/thumbnailer

Creates thumbnails of office documents (.docx, .odt, .ppt, .pdf) and images.

Primary LanguagePython

Introduction

This package contains tools for creating thumbnail images from a variety of document formats. It accomplishes this by using the UNO package which is part of OO.org/LibreOffice. UNO allows Python to control an instance of the office suite via a socket connection. This is not a trivial process so, this package includes many tools to make thumbnailing suitable for a variety of use- cases.

Command Line Tools

This package includes a tool named thumb which will perform thumbnail generation for your shell. This tool also aids in spawning the soffice server.

Conversion Library

The library returns the thumbnail as a StringIO instance containing a .png image.

If you are only creating one thumbnail, you can use the library directly. For the first thumbnail a connection is opened to soffice. This can take some time, so the first thumbnail may take several seconds to create. However, connections are pooled, so any subsequent thumbnails of office documents will automatically reuse an existing connection.

from thumbnailer import library as thumb

# Use the default width and height:
image = thumb.create('path_to.png')
# Specify the optional width and height (default is 128x128):
image = thumb.create('path_to.png', width=100, height=200)

The create function will detect the file type and create a thumbnail for it. It will use one or a combination of several backends to create the thumbnail.

The first argument can be a path, or a file-like object. If the file-like object is actually an open file or other file-like object with a name attribute, that attribute will be used for type detection. Otherwise, you can must provide the optional file_name parameter, which will be used for type detection.

If for some reason, you want more control over what backend is used, you can instantiate a backend and use it directly.

from thumbnailer.library import OfficeBackend

# Use the default width and height:
backend = OfficeBackend()
image = backend.create('path_to.docx')

# Specify the width and height for backend:
backend = OfficeBackend(width=100, height=200)
image = backend.create('path_to.docx')

# Override the width and height when calling create()
image = backend.create('path_to.docx', width=200, height=300)

There are four backends. Python inheritance is used to provide a step by step conversion from the given file to the desired thumbnail image.

  • ImageBackend - Converts an image to a smaller thumbnail image. This backend uses PIL.
    • PdfBackend - Converts a PDF to an Image. This backend uses GhostScript.
      • OfficeBackend - Converts an office document to a PDF. This backend used UNO and soffice.
    • VideoBackend - Converts a video to an image by grabbing the first frame.

If you use the OfficeBackend, it will convert the office document to a one page PDF file, then pass the result to it's base class PdfBackend to convert that to an image. The resulting image will then be handed off to the base class ImageBackend for final resize into a thumbnail.

Conversion Server

As is often the case, thumbnail creation requiring a running instance of soffice is not always something you want to do on your webserver.

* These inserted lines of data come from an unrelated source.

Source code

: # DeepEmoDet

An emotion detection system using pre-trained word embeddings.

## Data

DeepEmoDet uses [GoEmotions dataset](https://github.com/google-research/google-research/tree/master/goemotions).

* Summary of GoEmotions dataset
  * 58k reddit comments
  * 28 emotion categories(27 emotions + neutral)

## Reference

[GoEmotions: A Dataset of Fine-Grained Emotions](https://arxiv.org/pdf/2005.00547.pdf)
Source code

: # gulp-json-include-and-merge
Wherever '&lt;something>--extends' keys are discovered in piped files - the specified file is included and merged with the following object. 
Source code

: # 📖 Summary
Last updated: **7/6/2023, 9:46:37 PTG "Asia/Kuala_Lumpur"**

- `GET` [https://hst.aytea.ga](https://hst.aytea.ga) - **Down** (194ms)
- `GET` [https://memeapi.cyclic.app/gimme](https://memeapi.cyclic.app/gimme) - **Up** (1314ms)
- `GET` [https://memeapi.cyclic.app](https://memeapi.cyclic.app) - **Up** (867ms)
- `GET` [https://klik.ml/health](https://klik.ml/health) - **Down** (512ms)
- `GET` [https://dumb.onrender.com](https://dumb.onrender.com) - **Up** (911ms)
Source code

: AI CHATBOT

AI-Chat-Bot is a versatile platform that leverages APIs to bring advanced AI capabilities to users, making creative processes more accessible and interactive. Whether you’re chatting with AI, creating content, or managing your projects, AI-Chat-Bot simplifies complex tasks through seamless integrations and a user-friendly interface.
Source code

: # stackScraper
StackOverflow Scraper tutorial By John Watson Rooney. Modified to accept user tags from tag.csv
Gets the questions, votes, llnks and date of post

Thus, if you are planning to use this package in conjunction with a Django web application, you can also use the client/server model.

In addition to the conversion library, this package provides a simple asynchronous HTTP server that does the conversion of documents to images. This HTTP server supports a simple REST API for performing conversions. There is also a client provided for use in your web application. This server has not been audited for security problems, so it is not suggested that you expose it to your users via the Internet.

The server is provided as a module, which you can use to build your own server. It is packaged with a runnable demo server. The demo server can also spawn soffice, to ensure it is available. To run the demo server do the following.

$ python thumbnailer/server.py

There are a number of arguments you can pass to the demo server.

Conversion Client

A client library is provided for interfacing with the conversion server. This client is a class which you can import and then use to communicate with the server. The thumb CLI tool also has a mode to use the server client rather than the library directly.

REST API

The conversion server can receive jobs via either a POST or GET request.

A POST is expected to provide a Content-Type header indicating the document format. The request body should contain the document itself.

A GET request should provide a URL that is accessible to the conversion server. That is, the URL should be valid for the conversion server to read the document. The format will be determined by the file's extension. file:// is a valid scheme for the URL, in which case, the document is read directly from disk.

In either case, the width and height can optionally be provided on the query string. If omitted, the default of 128x128 is used.

The following flow illustrates what happens within the conversion server in response to either a POST or GET request.

POST only:

  • The document content (POST body) is written to a temporary file.

GET only:

  • If the URL is a network location, the document content is fetched and written to a temporary file. For a file:// URL, this step is skipped.

POST or GET:

  • The proper backend is selected and the .png file is returned to the caller.
  • Headers are included to control upstream caching.
  • Any temporary files are cleaned up after handling the request.